Kiprah Ibnu Sina di Bidang Pengetahuan

1. Kedokteran

Dikutip dari Jurnal Annals of Saudi Medicine dan diunggah di situs US National Library of Medicine National Institute, Ibnu Sina menganggap ilmu kedokteran tidak sesulit ilmu matematika dan metafisika. Oleh karena itu, Ibnu Sina mampu membuat banyak kemajuan dengan menjadi ilmuwan.


Untuk bidang kedokteran, Ibnu Sina diberi gelar The Father of Farmacology (Bapak Farmakologi) dan Al-Syekh al-Rais al-Thibb (Mahaguru Kedokteran). Bukan tanpa alasan, salah satu karyanya yang terkenal yakni Al-Qanun fi al- Thibb (The Canon of Medicine) sudah dijadikan rujukan dunia dan diterjemahkan dalam 15 bahasa.


Sebagai dokter, melansir dari arsip detikcom, Ibnu Sina juga menjadi yang pertama memperkenalkan eksperimen dan hitungan cermat berbagai jenis penyakit menular berikut dengan cara-cara menjinakkannya. Selain itu, Ibnu Sina pula yang memperkenalkan teknik karantina sebagai upaya membatasi penularan virus pertama kalinya.


Untuk tindakannya untuk mengobati pasien pun, Ibnu Sina pernah melakukan pendekatan dengan ilmu psikologi. Dilansir dari Jurnal Heart Views dan diunggah di situs US National Library of Medicine National Institute, cerita bermula dari seorang pangeran Persia yang mengalami delusi bahwa dirinya seekor sapi hingga membuatnya malnutrisi dan mengalami depresi melankolia.
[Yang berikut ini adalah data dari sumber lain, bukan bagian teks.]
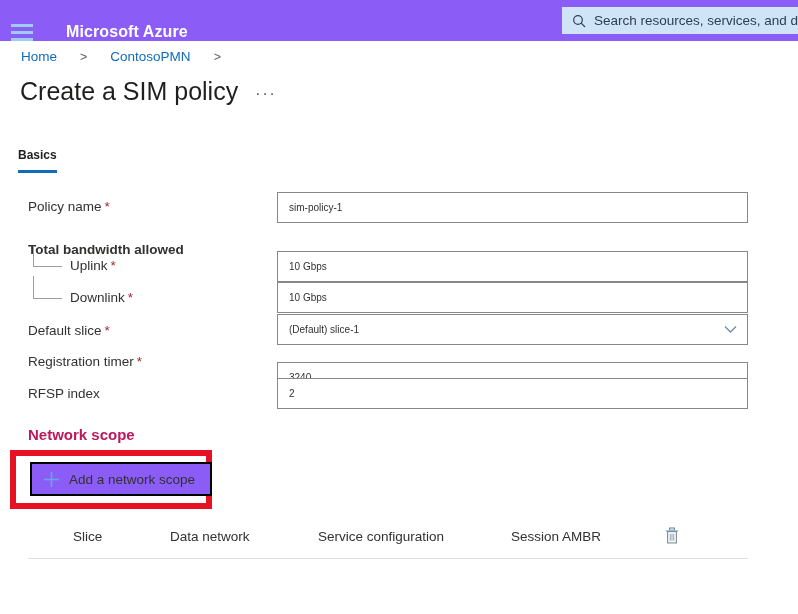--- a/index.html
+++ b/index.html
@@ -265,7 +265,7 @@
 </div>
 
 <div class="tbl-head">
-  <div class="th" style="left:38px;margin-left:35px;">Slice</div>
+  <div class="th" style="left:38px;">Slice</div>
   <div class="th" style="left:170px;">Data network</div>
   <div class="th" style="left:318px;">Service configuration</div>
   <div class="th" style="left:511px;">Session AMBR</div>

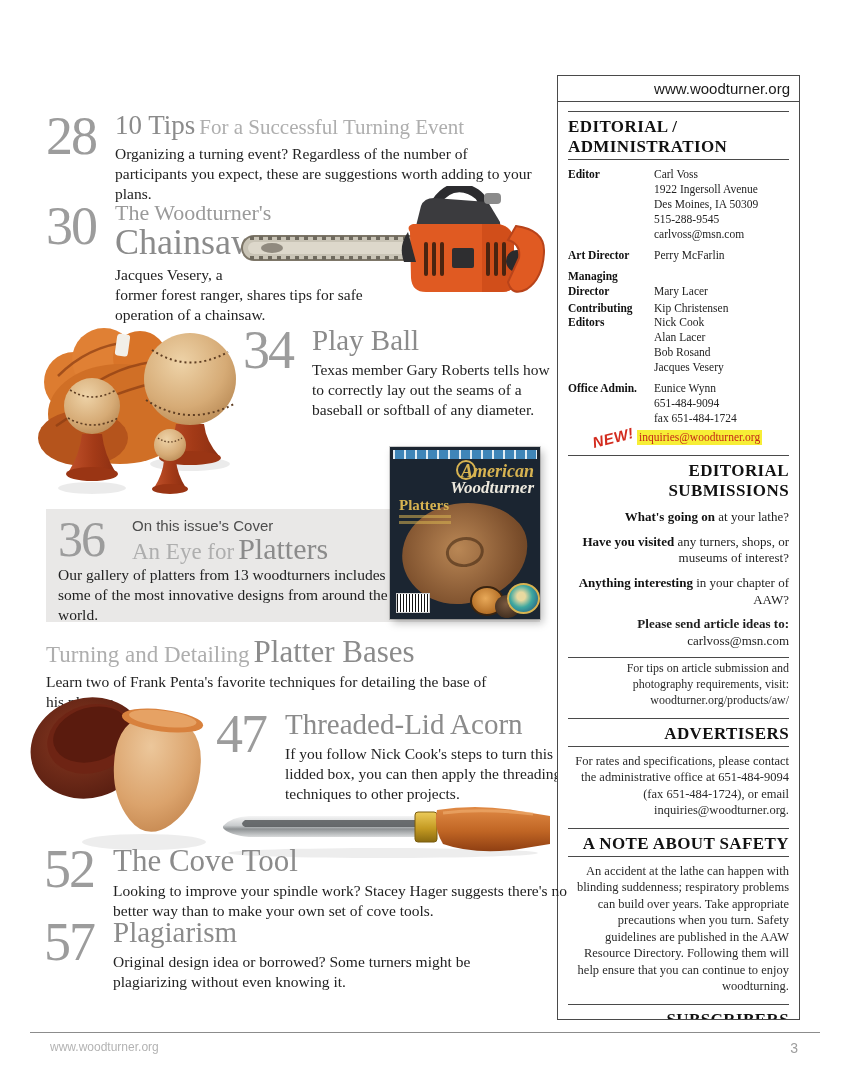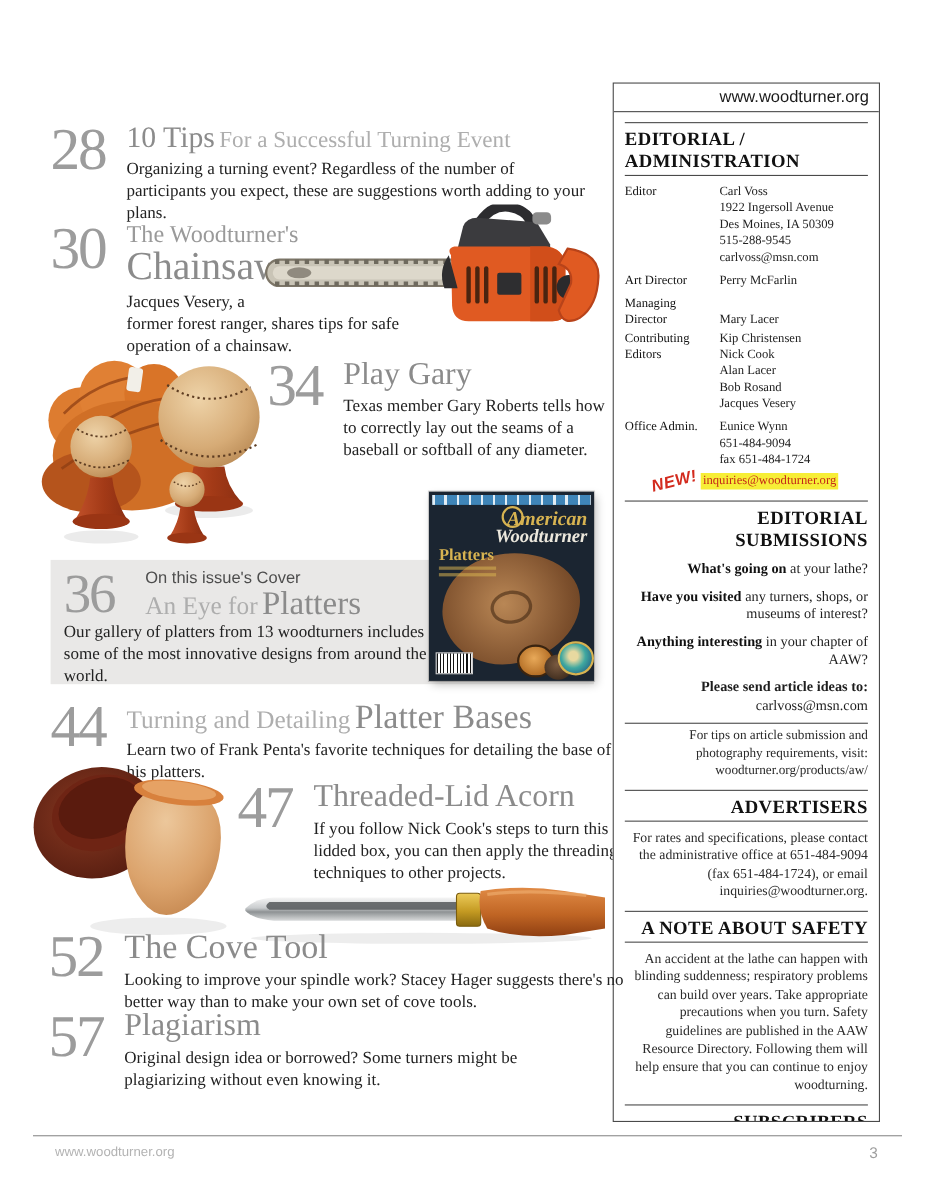--- a/index.html
+++ b/index.html
@@ -122,7 +122,7 @@
   .adm-rows { margin-top:7px; font-size:11.5px; line-height:1.3; }
   .adm-row { display:flex; margin-bottom:6px; }
   .adm-row.tight { margin-bottom:2px; }
-  .adm-label { width:86px; flex:0 0 86px; font-weight:400; color:#111; }
+  .adm-label { width:86px; flex:0 0 86px; font-weight:700; color:#111; }
   .adm-value { white-space:pre-line; color:#222; }
   .new-row { display:flex; align-items:center; margin:3px 0 2px 24px; }
   .new-badge {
Kemudian, Ibnu Sina memanggil seorang tukang sembelih dan membuat seolah-olah tukang sembelih tersebut hendak menyembelih sang pangeran.
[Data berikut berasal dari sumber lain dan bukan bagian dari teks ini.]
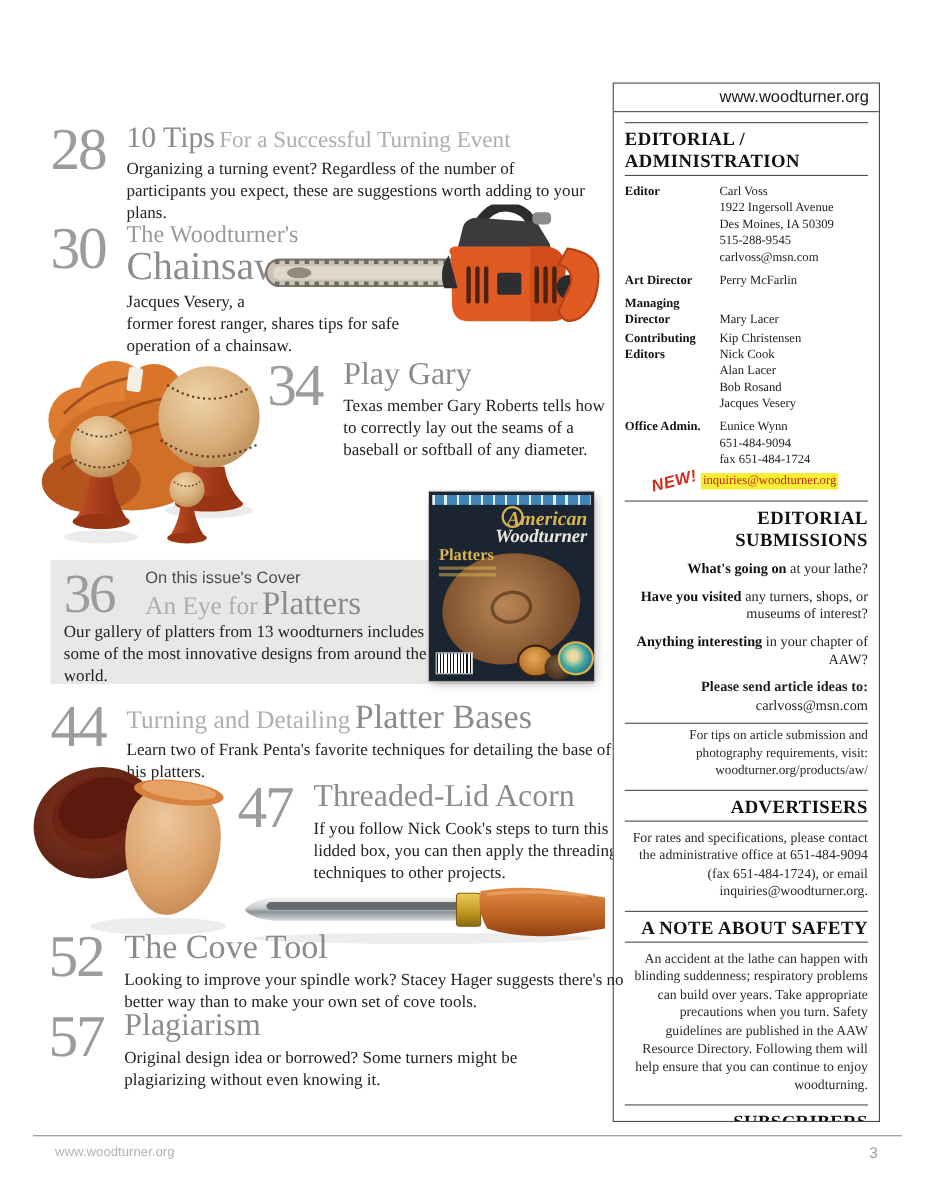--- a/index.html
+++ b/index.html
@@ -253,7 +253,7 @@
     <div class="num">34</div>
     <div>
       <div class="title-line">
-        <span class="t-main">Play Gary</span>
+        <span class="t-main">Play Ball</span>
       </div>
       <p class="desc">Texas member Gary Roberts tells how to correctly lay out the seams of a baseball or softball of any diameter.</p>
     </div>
"Sapi ini terlalu kurus dan tidak siap dipotong. Sapi harus diberi makan yang cukup supaya cukup sehat, gemuk, dan bisa disembelih," kata Ibnu Sina yang saat itu mendekati sang pangeran sambil membawa pisau seperti hendak menyembelih sapi. Dalam cerita, sang pangeran pun menyegerakan diri untuk makan dan berakhir dengan kondisi yang sehat.


2. Geografi

Tidak hanya itu, di bidang geografi, Ibnu Sina mampu menjelaskan teori bagaimana sungai-sungai berhubungan serta kaitannya dengan gunung beserta lembah. Bahkan, ia berhasil menyatakan suatu hipotesis atau teori yang tidak bisa dilakukan oleh ilmuwan Yunani dan Romawi kuno pada masa Aristoteles masih hidup.


3. Kimia

Hingga di bidang ilmu kimia, Ibnu Sina berhasil mengembangkan dan melanjutkan apa yang telah ditemukan oleh Jabir ibn Hayyan (Bapak Ilmu Kimia). Kemudian, keahliannya dalam memperlakukan logam renda menjadi logam mulia menggunakan teknologi canggih, menarik perhatian keahlian Ibnu Sina dalam bidang geologi.


4. Filsafat

Terakhir, di bidang filsafat, Ibnu Sina dijuluki Guru Ketiga setelah Aristoteles dan Al-Farabi. Namun, hal ini justru membuat salah satu ulama seperti, Imam Al-Ghazali berpendapat bahwa Ibnu Sina telah menyimpang dari ajaran Islam. Ia kemudian membuat sebuah buku berjudul Tahafut al-Falasifah (Kerancuan para Filosof) yang berisi kritikan pada Ibnu Sina serta Al-Farabi.


Hal itu lantaran menurut Imam Ghazali, pemikiran-pemikiran Yunani berhasil memengaruhi Ibnu Sina. Seperti di antaranya mengenal dan membuktikan adanya Tuhan, Ibnu Sina menggunakan ilmu matematika yang berdasar dari pandangan Pythagoras.